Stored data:
================

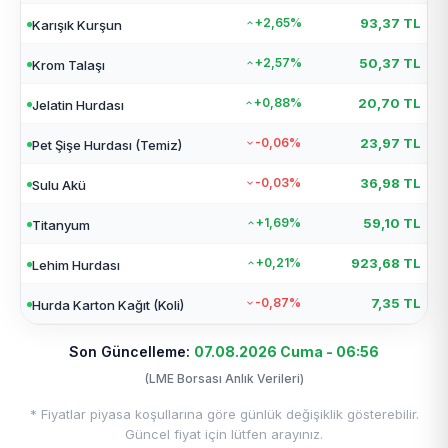
+2,65%
93,37 TL
Karışık Kurşun
+2,57%
50,37 TL
Krom Talaşı
+0,88%
20,70 TL
Jelatin Hurdası
-0,06%
23,97 TL
Pet Şişe Hurdası (Temiz)
-0,03%
36,98 TL
Sulu Akü
+1,69%
59,10 TL
Titanyum
+0,21%
923,68 TL
Lehim Hurdası
-0,87%
7,35 TL
Hurda Karton Kağıt (Koli)
Son Güncelleme:
07.08.2026 Cuma - 06:56
(LME Borsası Anlık Verileri)
* Fiyatlar piyasa koşullarına göre günlük değişiklik gösterebilir.
Güncel fiyat için lütfen arayınız.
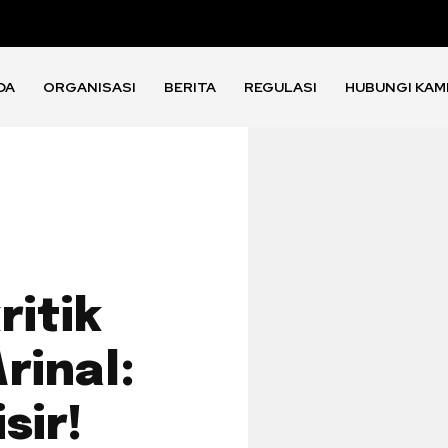
DA
ORGANISASI
BERITA
REGULASI
HUBUNGI KAM
ritik
rinal:
sir!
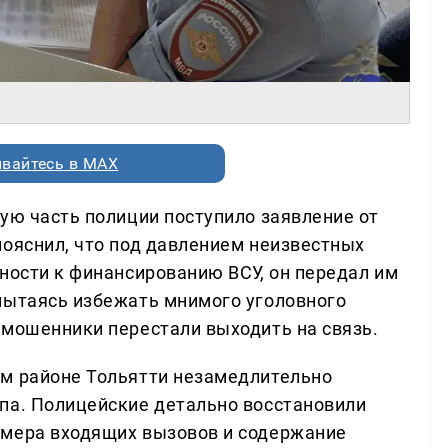
вайтесь в MAX
ую часть полиции поступило заявление от
пояснил, что под давлением неизвестных
ности к финансированию ВСУ, он передал им
пытаясь избежать мнимого уголовного
 мошенники перестали выходить на связь.
ом районе Тольятти незамедлительно
па. Полицейские детально восстановили
омера входящих вызовов и содержание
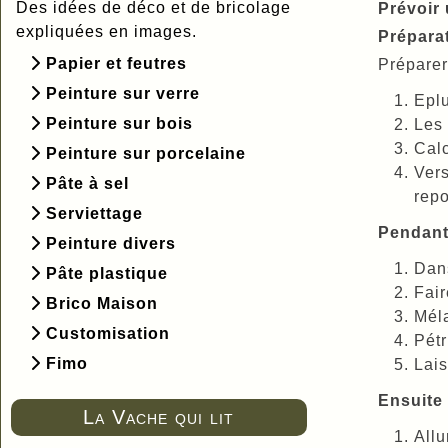
Des idées de déco et de bricolage
Prévoir 
expliquées en images.
Préparat
Papier et feutres
Prépare
Peinture sur verre
Eplu
Peinture sur bois
Les 
Calc
Peinture sur porcelaine
Vers
Pâte à sel
repo
Serviettage
Pendant 
Peinture divers
Dans
Pâte plastique
Fair
Brico Maison
Méla
Customisation
Pétr
Fimo
Lais
Ensuite 
La Vache qui lit
Allu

================

- Prompt -
Report how many lines of the data contain the string "Hurdası", giving only the number.

- Expected answer -
3